Can this be suppressed with an option somehow so the text stills stays readible for humans for curating purposes?

Once Annotation is done (which will be speed up remarkebly with the extended pattern file now) i won't be using spacy however. So data-to-spacy may not be the first choice.

I will just need to export the annoted data from the DB in an application-neutral export formats like BIO or COLLN to feed that directly into some NER-Frameworks (not supported by spacy).
I guess this will also be as easy to generate as the snippet you provided above?

First, on the topic of srsly. The way data is stored on disk may indeed look different to how it appears when it is back in memory. But let's check what it looks like when we load it back in.

import srsly

# This example contains text that we're interested in.
example = {"text": "äöü"}
srsly.write_jsonl("example.jsonl", [example])

next(srsly.read_jsonl("example.jsonl"))
# {'text': 'äöü'}

I'm not familiar with other export formats like BIO or COLLN but if you can script it in Python, you can get the data in any format you like. I am curious to hear why you're considering doing the actual NER modelling outside of the spaCy stack though. Could you expand on that? Did you try running a model from scratch or with en_core_web_lg as a starting point?

Yes, but i need to edit the text-document outside of a python-enviroment for curating reasons.
So the question was if srsly also can do an export to output UFT-8 encoded raw-text file without having the umlauts converted to their unicode-format? (In the import JSON module e.g. ensure_ascii=False can be set.)
If i convert a document to UFT-8 Encoding in an editor (eg Notepad++) - the special charaters are still stored/shown in human readable format.

I intend to be using the TNER-Framework to train on the annotated data - this offers everything i need within a single function call. So i don't seem to have the need to use spacy at all.

I'd just have to convert out the annoted data from prodigy directly in the very simple IOB-File-Format, which is

1 Token per Line followed by its Entity-Tag

I O
like O
Prodigy B-ORG
! 0

If appears that Spacy Convert has an IOB Export function (example file) as well as theres a module called CONLL Spacy. But thats all within Spacy, not Prodigy.
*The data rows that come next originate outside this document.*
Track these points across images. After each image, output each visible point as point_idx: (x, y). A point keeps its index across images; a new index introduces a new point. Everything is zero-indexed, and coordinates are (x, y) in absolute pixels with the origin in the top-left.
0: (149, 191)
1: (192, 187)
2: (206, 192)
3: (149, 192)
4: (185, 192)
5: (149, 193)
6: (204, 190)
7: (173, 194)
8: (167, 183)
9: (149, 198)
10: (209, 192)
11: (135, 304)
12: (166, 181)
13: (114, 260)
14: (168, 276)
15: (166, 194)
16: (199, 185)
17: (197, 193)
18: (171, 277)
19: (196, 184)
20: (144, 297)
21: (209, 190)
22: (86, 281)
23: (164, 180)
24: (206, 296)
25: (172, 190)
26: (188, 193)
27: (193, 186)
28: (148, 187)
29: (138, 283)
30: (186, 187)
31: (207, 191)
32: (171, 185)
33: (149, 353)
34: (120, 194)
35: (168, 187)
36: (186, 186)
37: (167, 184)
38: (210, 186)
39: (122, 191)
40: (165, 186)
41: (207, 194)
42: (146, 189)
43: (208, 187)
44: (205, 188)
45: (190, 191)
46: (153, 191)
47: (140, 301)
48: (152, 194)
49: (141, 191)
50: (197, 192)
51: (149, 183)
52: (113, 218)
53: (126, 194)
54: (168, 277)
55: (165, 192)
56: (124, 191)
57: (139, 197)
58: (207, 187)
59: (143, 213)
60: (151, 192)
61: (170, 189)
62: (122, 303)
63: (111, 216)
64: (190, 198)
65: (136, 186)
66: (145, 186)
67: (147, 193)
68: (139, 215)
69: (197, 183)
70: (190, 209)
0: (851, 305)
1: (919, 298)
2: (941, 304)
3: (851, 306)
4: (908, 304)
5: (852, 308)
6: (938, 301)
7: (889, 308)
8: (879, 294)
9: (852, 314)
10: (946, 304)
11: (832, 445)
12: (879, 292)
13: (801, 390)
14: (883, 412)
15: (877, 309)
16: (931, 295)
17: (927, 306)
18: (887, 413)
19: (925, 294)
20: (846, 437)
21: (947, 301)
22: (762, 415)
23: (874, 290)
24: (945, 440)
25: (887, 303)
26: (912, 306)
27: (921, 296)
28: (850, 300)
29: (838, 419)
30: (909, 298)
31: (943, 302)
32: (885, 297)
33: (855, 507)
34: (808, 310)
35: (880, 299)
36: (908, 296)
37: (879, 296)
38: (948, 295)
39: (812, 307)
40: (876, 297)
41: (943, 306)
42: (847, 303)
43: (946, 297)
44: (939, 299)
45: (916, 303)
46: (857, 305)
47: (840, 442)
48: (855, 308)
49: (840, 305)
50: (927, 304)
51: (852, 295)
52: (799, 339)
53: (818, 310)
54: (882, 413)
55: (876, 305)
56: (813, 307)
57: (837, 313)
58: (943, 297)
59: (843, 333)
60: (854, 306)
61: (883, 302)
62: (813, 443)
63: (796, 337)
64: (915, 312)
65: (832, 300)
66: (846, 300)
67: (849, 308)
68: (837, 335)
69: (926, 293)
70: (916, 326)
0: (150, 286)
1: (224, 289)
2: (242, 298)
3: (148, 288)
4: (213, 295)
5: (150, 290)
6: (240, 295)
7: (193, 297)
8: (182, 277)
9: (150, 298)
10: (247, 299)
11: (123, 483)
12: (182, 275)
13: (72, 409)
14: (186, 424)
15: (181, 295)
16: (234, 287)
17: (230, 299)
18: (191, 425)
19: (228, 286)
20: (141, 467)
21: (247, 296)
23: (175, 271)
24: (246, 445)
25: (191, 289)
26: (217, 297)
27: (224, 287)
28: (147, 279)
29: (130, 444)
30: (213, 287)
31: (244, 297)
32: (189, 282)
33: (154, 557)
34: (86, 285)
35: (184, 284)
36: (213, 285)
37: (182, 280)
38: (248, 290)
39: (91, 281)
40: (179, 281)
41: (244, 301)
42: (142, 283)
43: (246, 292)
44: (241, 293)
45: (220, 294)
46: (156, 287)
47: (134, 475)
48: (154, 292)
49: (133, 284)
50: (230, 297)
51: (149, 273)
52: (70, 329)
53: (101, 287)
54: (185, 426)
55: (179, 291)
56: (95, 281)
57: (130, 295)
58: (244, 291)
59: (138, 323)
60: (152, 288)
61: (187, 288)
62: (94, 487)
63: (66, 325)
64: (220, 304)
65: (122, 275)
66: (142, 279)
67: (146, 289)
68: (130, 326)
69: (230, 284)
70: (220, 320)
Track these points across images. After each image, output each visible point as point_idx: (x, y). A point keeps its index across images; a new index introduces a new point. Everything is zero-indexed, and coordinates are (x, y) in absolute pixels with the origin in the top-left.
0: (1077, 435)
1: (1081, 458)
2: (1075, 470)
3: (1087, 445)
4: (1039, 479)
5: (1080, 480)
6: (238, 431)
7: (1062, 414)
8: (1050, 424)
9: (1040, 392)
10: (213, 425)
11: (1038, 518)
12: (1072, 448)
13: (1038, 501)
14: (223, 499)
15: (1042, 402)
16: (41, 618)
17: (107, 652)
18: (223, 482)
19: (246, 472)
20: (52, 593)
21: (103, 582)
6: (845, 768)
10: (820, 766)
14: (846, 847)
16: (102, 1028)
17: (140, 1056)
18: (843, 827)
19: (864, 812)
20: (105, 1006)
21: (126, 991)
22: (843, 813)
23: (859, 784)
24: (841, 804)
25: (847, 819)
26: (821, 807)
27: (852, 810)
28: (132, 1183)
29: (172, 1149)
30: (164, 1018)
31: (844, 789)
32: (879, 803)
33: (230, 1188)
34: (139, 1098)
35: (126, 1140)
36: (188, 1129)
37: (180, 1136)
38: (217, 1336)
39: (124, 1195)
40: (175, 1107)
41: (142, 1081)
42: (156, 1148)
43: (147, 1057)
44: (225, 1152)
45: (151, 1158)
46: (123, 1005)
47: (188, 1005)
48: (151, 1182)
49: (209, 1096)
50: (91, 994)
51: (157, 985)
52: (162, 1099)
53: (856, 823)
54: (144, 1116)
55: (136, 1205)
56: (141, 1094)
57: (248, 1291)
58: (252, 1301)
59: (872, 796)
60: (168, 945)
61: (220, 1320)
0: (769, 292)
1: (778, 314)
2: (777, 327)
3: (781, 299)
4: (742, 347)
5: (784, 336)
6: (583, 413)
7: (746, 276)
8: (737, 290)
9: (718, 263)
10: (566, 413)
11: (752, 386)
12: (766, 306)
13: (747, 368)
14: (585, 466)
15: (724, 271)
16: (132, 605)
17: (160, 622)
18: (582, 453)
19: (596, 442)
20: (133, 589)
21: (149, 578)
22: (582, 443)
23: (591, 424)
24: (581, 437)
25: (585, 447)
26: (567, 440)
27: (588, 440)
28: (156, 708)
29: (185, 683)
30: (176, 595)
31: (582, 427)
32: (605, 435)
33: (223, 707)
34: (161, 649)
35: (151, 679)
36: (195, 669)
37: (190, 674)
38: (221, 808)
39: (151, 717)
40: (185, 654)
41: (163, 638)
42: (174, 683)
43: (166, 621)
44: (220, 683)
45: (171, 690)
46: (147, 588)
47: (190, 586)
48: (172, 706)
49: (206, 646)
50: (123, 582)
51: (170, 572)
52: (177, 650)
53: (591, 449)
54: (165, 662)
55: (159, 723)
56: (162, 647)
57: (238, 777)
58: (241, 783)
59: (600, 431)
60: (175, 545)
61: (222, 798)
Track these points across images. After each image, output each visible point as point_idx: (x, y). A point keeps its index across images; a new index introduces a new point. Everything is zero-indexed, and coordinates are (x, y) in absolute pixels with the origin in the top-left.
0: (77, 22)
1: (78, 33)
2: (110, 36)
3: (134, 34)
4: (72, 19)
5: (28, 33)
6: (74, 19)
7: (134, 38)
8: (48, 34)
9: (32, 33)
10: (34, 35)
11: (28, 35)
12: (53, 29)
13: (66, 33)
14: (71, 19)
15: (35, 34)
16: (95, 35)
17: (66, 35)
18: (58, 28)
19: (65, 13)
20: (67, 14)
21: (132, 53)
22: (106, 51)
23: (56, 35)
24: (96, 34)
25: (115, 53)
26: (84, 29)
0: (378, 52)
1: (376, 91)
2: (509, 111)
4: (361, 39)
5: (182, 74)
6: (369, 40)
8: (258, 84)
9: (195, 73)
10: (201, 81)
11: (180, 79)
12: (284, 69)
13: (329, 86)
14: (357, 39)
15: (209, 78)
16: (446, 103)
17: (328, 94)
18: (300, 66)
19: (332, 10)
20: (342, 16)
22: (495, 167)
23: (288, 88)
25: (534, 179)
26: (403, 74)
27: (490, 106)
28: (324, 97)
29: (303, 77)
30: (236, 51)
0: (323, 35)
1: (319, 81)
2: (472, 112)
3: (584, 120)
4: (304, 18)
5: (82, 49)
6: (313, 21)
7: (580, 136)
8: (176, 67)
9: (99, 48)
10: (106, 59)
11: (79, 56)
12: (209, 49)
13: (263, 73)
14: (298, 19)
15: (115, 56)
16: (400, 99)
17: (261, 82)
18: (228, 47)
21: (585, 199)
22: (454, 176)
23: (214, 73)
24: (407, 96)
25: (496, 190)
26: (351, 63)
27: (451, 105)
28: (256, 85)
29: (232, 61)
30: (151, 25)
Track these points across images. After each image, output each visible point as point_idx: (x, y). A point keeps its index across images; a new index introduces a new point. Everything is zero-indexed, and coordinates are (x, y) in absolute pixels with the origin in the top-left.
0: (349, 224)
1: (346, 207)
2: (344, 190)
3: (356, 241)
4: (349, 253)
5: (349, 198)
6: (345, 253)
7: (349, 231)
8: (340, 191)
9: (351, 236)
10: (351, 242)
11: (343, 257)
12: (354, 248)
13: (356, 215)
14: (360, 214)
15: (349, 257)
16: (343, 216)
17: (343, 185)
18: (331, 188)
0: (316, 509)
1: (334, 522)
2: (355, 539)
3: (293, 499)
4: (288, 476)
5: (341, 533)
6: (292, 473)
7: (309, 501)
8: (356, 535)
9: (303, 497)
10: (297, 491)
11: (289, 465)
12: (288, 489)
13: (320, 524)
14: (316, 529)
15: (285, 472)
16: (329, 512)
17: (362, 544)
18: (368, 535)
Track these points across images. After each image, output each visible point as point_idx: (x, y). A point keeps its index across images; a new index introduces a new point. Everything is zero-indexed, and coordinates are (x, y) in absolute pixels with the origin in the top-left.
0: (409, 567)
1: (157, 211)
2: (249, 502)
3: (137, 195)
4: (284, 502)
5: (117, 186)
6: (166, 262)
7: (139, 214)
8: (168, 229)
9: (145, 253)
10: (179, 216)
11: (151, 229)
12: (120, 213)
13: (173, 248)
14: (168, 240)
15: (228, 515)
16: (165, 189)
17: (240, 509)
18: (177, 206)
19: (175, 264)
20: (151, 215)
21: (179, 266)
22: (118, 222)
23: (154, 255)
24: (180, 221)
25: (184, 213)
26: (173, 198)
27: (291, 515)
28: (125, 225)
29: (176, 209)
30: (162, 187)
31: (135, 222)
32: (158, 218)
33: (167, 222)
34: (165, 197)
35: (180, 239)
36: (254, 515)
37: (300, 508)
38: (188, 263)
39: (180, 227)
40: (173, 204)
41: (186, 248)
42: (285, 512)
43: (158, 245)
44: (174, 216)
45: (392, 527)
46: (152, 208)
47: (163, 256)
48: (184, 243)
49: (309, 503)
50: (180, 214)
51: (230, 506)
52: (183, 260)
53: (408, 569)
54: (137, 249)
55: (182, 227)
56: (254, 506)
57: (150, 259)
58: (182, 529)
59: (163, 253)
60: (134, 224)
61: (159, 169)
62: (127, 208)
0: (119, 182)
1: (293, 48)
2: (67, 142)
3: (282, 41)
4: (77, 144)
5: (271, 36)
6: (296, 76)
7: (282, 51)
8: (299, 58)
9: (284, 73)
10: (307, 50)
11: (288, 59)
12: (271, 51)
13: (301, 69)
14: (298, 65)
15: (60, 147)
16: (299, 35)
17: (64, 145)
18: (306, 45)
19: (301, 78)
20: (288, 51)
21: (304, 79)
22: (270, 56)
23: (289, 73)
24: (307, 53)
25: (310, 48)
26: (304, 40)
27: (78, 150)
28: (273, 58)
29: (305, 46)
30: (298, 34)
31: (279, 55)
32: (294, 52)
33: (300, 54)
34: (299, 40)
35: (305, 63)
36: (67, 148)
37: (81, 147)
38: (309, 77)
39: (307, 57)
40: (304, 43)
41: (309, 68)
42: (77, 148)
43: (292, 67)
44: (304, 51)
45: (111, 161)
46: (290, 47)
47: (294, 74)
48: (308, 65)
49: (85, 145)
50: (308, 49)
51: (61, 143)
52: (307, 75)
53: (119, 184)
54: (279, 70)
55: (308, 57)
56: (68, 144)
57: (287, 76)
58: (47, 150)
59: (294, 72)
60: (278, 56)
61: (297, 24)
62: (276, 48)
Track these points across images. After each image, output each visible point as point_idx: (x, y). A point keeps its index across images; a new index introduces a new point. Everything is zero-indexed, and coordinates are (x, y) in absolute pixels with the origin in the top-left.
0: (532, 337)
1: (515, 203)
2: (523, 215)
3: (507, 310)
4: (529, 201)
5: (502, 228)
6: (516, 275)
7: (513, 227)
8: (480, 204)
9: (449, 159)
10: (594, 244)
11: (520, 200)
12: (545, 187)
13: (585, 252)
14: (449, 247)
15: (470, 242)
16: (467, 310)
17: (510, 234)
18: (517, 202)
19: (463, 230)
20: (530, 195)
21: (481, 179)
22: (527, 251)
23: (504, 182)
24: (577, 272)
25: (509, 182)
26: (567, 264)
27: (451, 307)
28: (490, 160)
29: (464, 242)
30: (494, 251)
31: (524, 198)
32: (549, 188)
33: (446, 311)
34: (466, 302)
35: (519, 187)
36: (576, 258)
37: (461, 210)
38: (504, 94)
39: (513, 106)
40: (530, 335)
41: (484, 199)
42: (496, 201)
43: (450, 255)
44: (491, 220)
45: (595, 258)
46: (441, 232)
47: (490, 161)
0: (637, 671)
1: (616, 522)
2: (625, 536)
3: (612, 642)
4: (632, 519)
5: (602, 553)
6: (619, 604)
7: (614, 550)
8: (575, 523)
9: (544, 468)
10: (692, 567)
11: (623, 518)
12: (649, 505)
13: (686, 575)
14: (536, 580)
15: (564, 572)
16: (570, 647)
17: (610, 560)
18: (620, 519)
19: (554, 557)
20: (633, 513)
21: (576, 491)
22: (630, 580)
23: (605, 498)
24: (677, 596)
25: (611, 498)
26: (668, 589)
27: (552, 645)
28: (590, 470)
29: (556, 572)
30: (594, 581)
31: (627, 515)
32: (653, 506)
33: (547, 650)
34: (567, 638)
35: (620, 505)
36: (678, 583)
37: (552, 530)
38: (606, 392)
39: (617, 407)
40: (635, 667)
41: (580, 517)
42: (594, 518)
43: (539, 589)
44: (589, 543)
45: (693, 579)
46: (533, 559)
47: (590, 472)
i managed to do an IOB-Export out of the DB with this.
I am not sure if thats correctly though (are the spans correct, tokenization?)
Also i'd have to do a proper train,test, valid split on the whole annotated sentences beforehand. :sleepy:

import codecs
from prodigy.components.db import connect

db = connect()
prodigy_annotations = db.get_dataset("db_skill_init")
examples = ((eg["text"], eg) for eg in prodigy_annotations)

#nlp = spacy.blank("de")
#nlp = spacy.load("de_dep_news_trf", exclude=["tagger","morphologizer","parser","lemmatizer","attribute_ruler"])
nlp = spacy.load("de_core_news_lg", exclude=["tagger","morphologizer","parser","lemmatizer","attribute_ruler"])

with codecs.open('./export/iob.txt', 'w', encoding='utf-8') as outfile:
    for doc, eg in nlp.pipe(examples, as_tuples=True):
            for t in doc:
                piece = str(t) + ' ' + f"{t.ent_iob_}-{t.ent_type_}" + '\n' if t.ent_type_ else str(t) + ' ' +  "O" + '\n'
                outfile.write(piece)

I think you could also first export to spaCy using Prodigy, after which you could use the convert command from spaCy. The benefit is that the Prodigy command comes with a --eval-split setting. I have never exported to IOB before, but this might be worth a try.